Dr. Diana Greene-Chandos, M.D., Director of Neuroscience Critical Care and Assistant Professor of Neurosurgery and Neurology at The Ohio State University Wexner Medical Center, added that women should be evaluated a little differently for stroke risk than men.

“Evaluation and management of stroke in women has some nuances that are unique to women. In particular, a woman may present with sudden pain in her face and limb, sudden nausea or sudden hiccups rather than the more common stroke symptoms seen in both sexes,” she told Natural News. “When evaluating a woman, particular attention needs to be paid to her headache history; whether she is pregnant, on oral contraceptives or on hormone replacement therapy; and if she has a history of autoimmune diseases such a lupus.”

How to reduce women’s risk of stroke

There are several ways that women can mitigate their risk of stroke, experts say. Michale J. (Mickey) Barber, M.D., an anesthesiologist and academic, as well as an age management expert who works primarily with women on heart disease/stroke prevention, offered the following measures in particular:

— Control that blood pressure. Like other experts, such as Bushnell, Barber says she believes that keeping blood pressure under control is vital. “Many women tend to ignore or are undertreated for hypertension. The first step in many cases is to improve body composition as a drop in weight of 10 pounds can translate to a drop in systolic BP by 10 mm mercury,” she told Natural News.

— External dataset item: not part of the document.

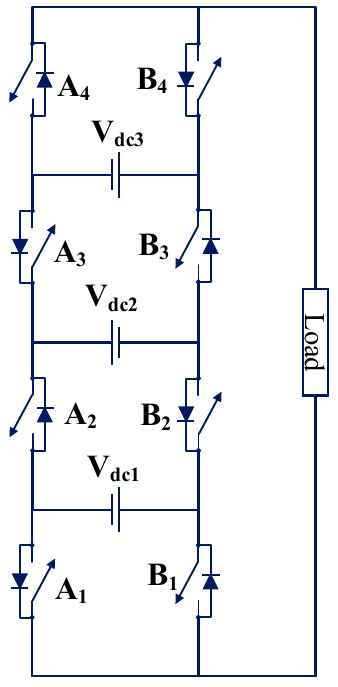
Figure 31. Single-phase seven-level FT MLI (TP34) [66].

— Watch low folate and vitamin B12 levels. “These levels are reflected by high homocysteine levels,” she said. “It is common in women over the age of 45 to become less and less efficient at absorbing B-12 from the gut. High levels of homocysteine increase thrombosis (clot), impair microcirculatory function and increase inflammation.”

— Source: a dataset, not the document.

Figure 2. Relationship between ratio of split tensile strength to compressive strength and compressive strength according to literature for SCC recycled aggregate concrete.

— Diet is, as always, very important. Barber recommends a diet rich in fruits and vegetables “to provide adequate antioxidants to counter oxidative stress (inflammation).” As reported by Natural News, some of the best antioxidant foods include berries (tropical acai berries rank the highest, followed by blueberries, blackberries, cranberries, raspberries, pomegranates and strawberries); veggies like kale, spinach and broccoli; legumes like black beans and kidney beans; nuts and grains like pecans, walnuts and steel-cut oats; and chocolate (in moderation) [http://www.naturalnews.com].

— Eat like a Greek. Barber recommends a Mediterranean-style diet consisting of higher intake of olive oil, legumes, unrefined cereals, fruits and vegetables, as well as moderate-to-higher consumption of fish and limited animal fats. Obesity is a huge stroke factor.

— Exercise. Making time for vigorous physical exercise “like your life depends on it” is vital, says Barber. This is especially true as we age; a sedentary lifestyle is not conducive to a long, productive life.

— Limit alcohol and stop smoking. Some alcohol — like red wines — has been found to be beneficial for the heart, in limited amounts, but there is nothing good that comes from smoking. Besides increasing your risk of cancer, smoking is devastating to your heart and cardiovascular system, and this can be especially true for women.

Some other things that women can do to reduce their risk, Barber said, is to consider a low-dose aspirin per day (after discussing this with your health professional), eliminating toxic stress, increasing your meditation and controlling diabetes or pre-diabetic conditions “with a low glycemic diet and exercise.”